The TOMG-Bench evaluation framework uses four distinct categories of models. The first category, proprietary models, includes commercial API-accessible systems like GPT-4-turbo, GPT-3.5-turbo, Claude-3.5, Claude-3, and Gemini-1.5-pro. The second category features open-source general LLMs with instruction-following capabilities, including various versions of Llama-3, Mistral-7B, Qwen2-7B, yi-1.5-9B, and chatglm-9B. The third category consists of LLMs fine-tuned on the ChEBI-20 dataset, including different versions of MolT5 and BioT5-base. The final category focuses on OpenMolIns fine-tuned LLMs, featuring Galactica-125M, Llama3.2-1B-Instruct, and Llama-3.1-8B-Instruct, with Galactica-125M being tested across five different data sizes of OpenMolIns.

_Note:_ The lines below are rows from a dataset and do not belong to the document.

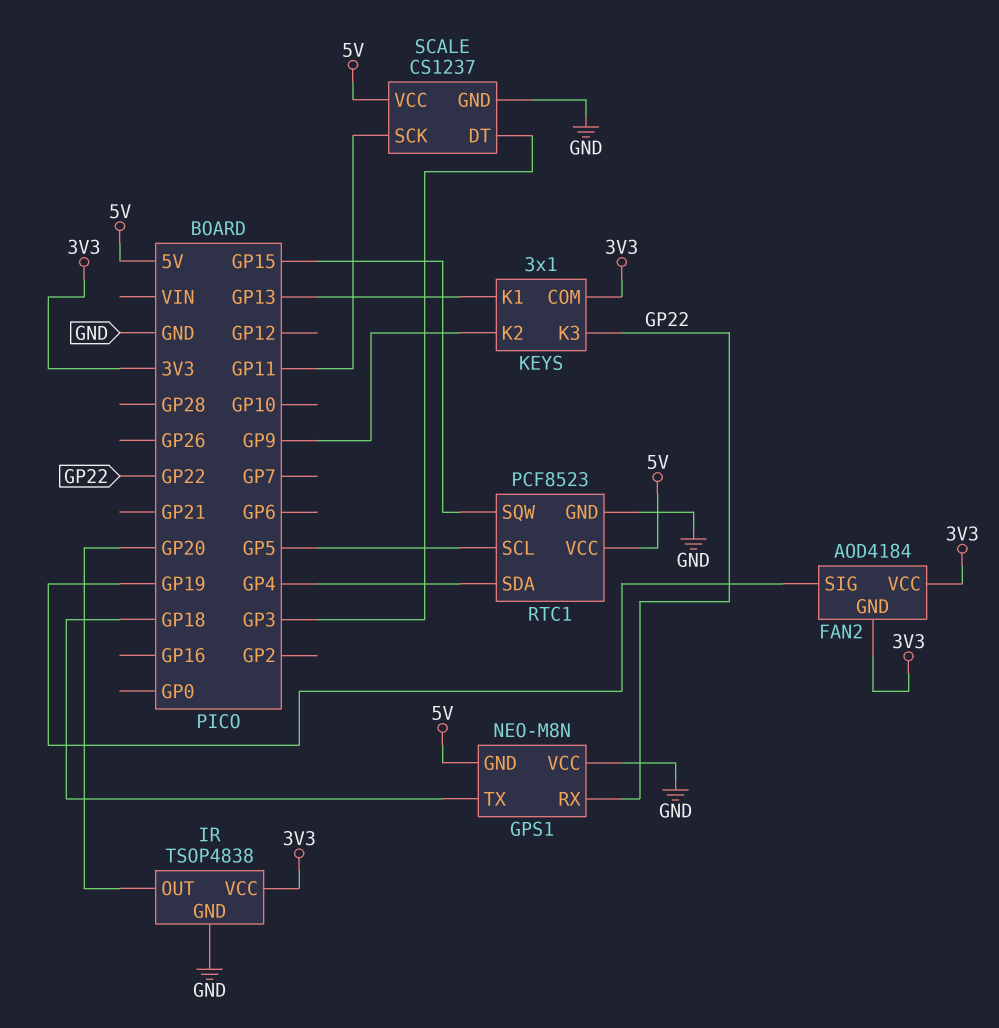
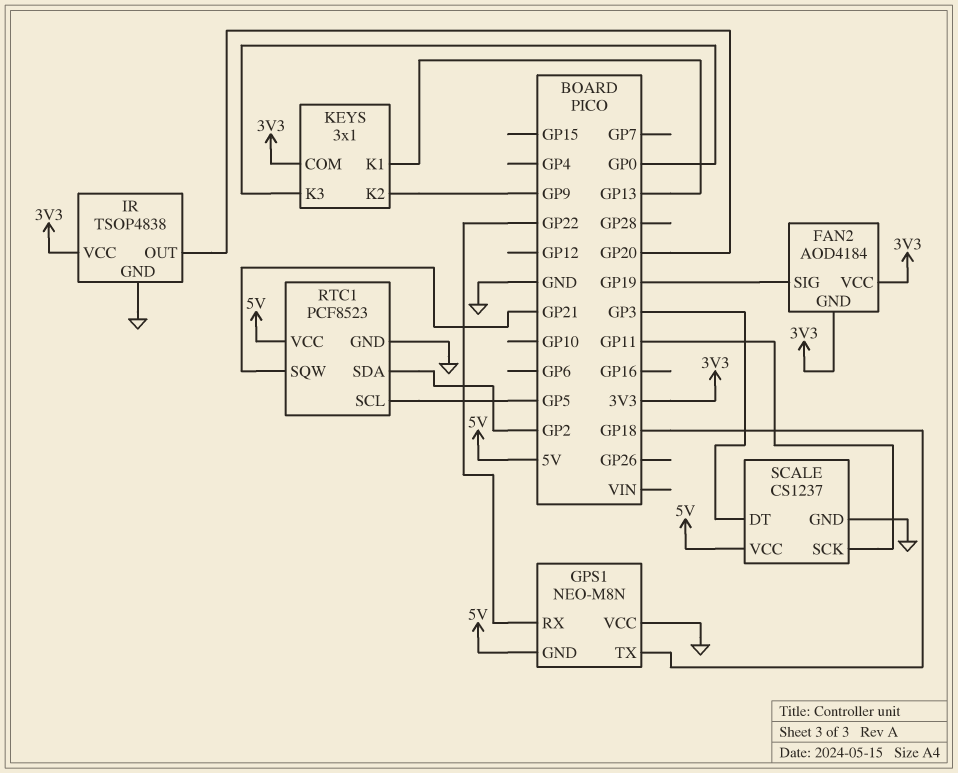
KEYS pin K3: GP22 -> GP0
RTC1 pin SDA: GP4 -> GP2
RTC1 pin SQW: GP15 -> GP21

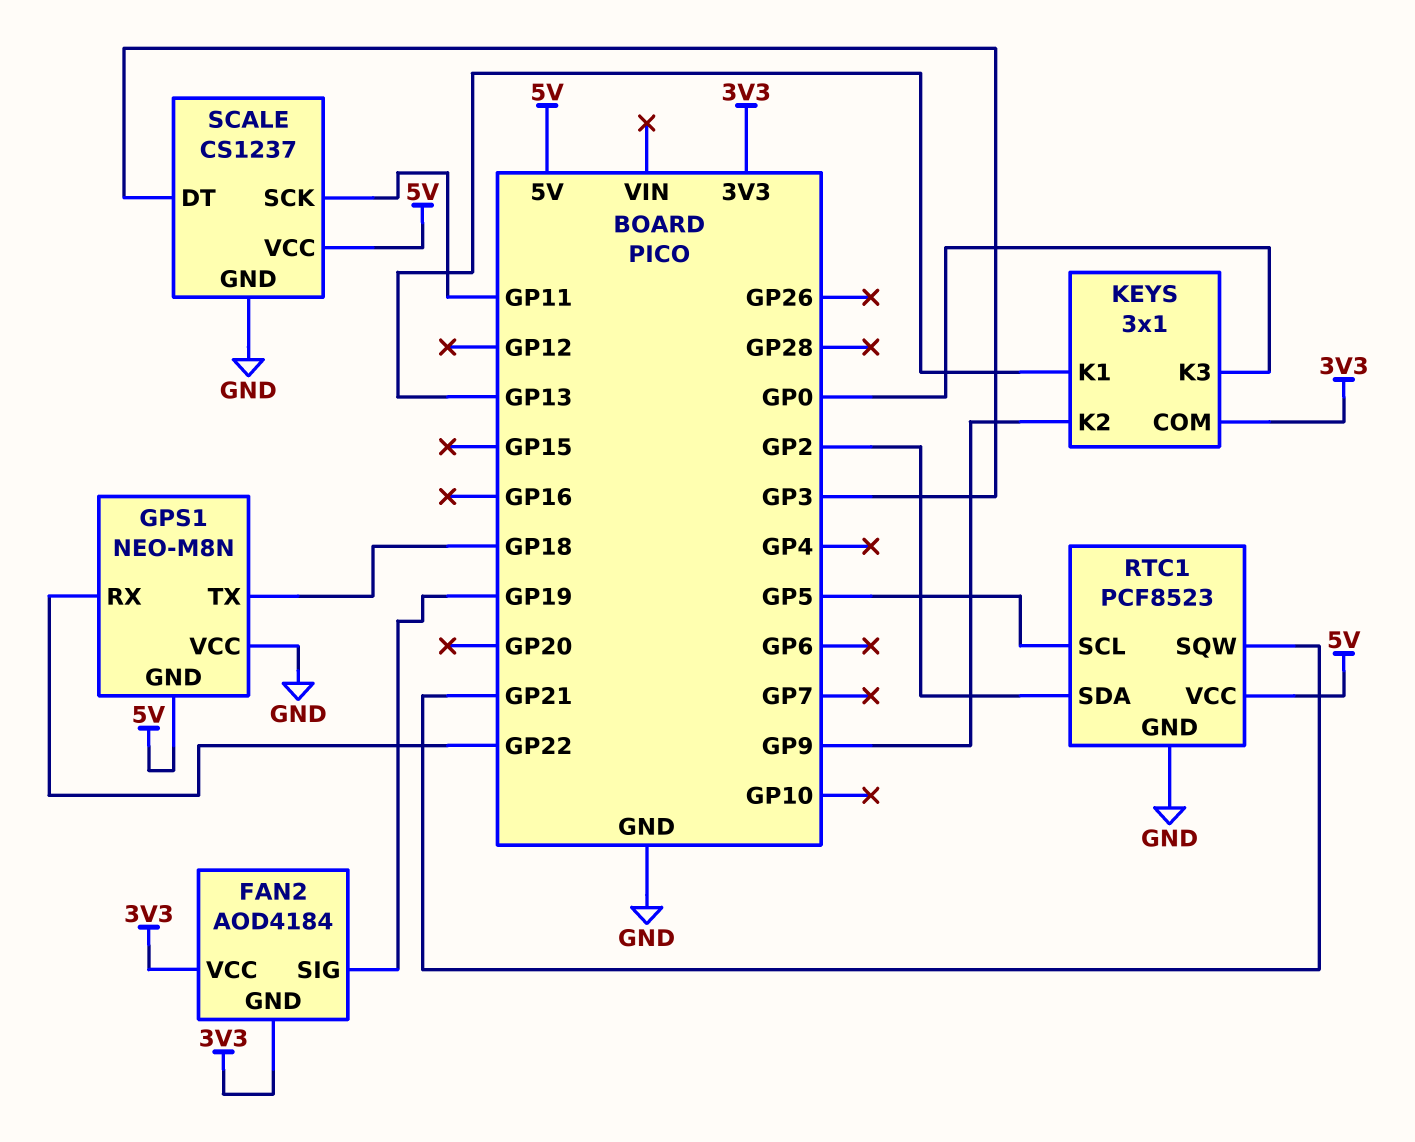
IR: TSOP4838 -> none
IR pin GND: GND -> none
IR pin OUT: GP20 -> none
IR pin VCC: 3V3 -> none

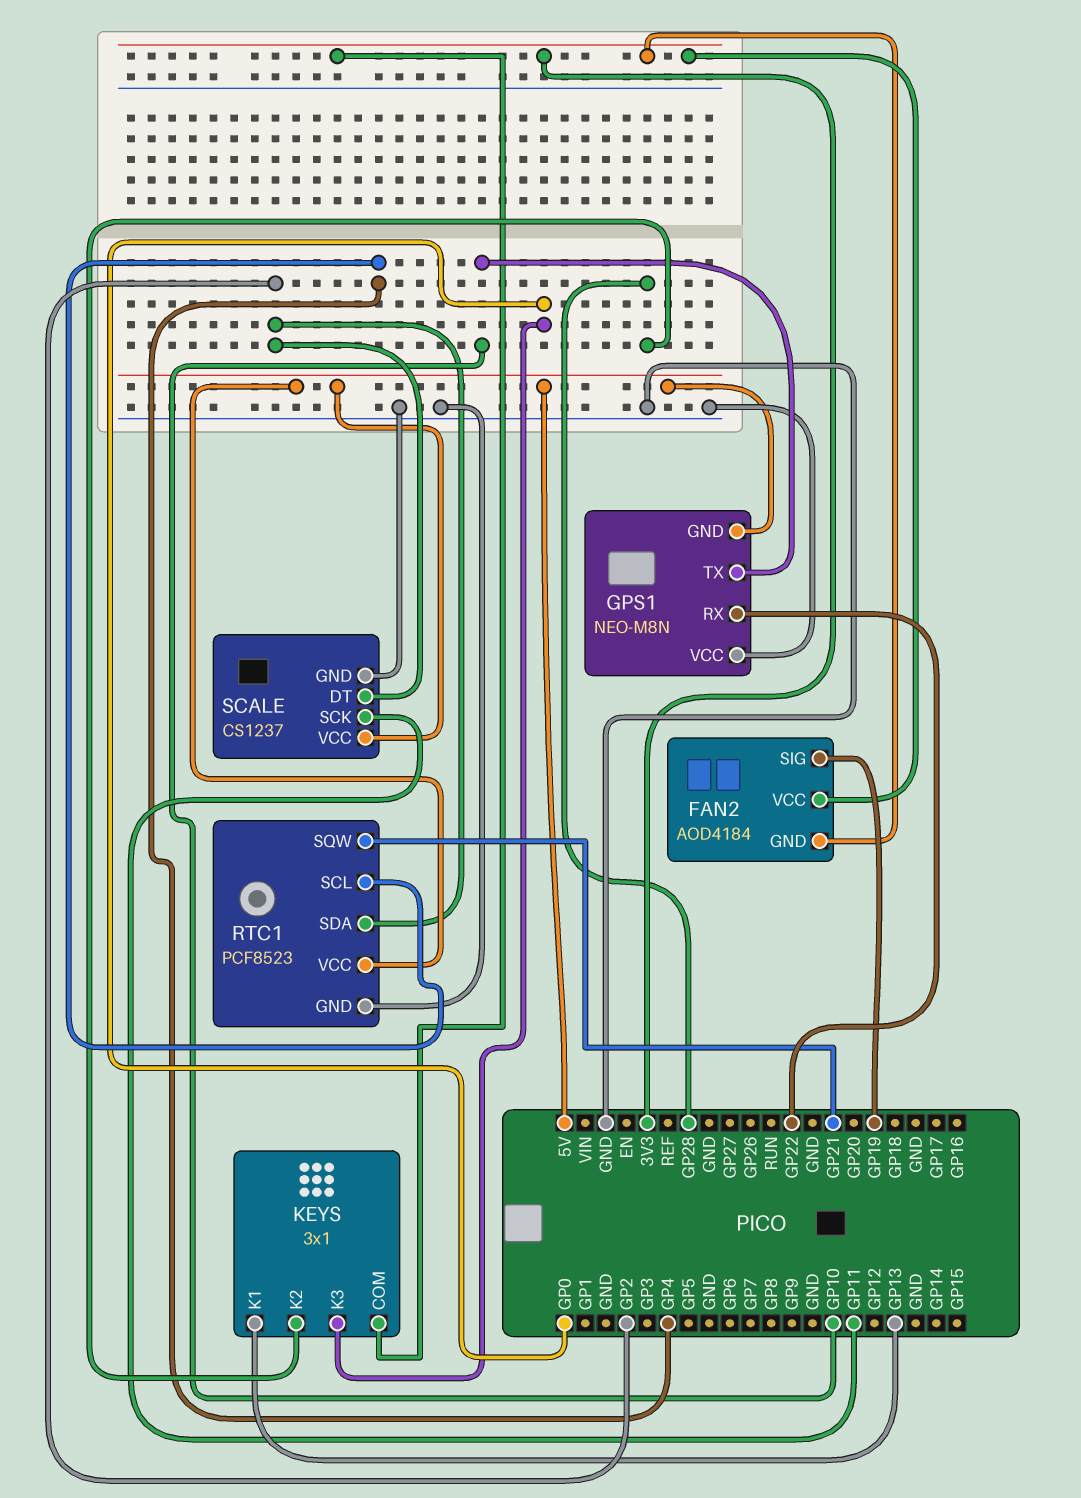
GPS1 pin TX: GP18 -> GP10
KEYS pin K2: GP9 -> GP28
RTC1 pin SCL: GP5 -> GP4
SCALE pin DT: GP3 -> GP2

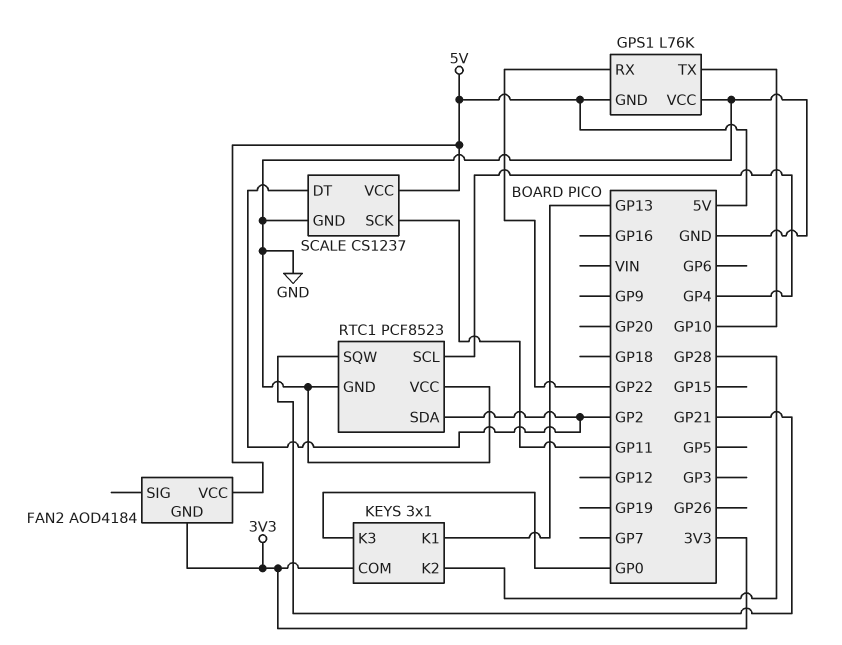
FAN2 pin SIG: GP19 -> none
FAN2 pin VCC: 3V3 -> 5V
GPS1: NEO-M8N -> L76K
RTC1 pin VCC: 5V -> GND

The evaluation results from TOMG-Bench show that Claude-3.5 emerged as the top performer with a weighted average accuracy of 35.92%, followed closely by Gemini-1.5-pro at 34.80%. Further, open-source models show remarkable progress, with Llama-3-70B-Instruct achieving 23.93% accuracy, outperforming GPT-3.5-turbo’s 18.58%. However, models trained specifically on the ChEBI-20 dataset show limited effectiveness, with BioT5-base, despite being the claimed state-of-the-art model for text-based molecule generation, achieving only 4.21% weighted average accuracy. These models particularly struggled with molecular editing operations and customized molecule generation tasks.

In this paper, the researchers introduced TOMG-Bench, a benchmark for evaluating LLMs’ capabilities in open-domain molecule generation. Through comprehensive testing of 25 LLMs, the benchmark has effectively highlighted both the limitations of existing molecule generation approaches and the promising potential of general LLMs in this field. The successful implementation of OpenMolIns instruction tuning has shown remarkable improvements, enabling models to achieve performance levels comparable to GPT-3.5-turbo. However, it faces certain limitations, like insufficient prompt diversity which could lead to instruction overfitting, and potential inaccuracies in the distribution of molecular components such as atoms, bonds, and functional groups compared to real-world scenarios.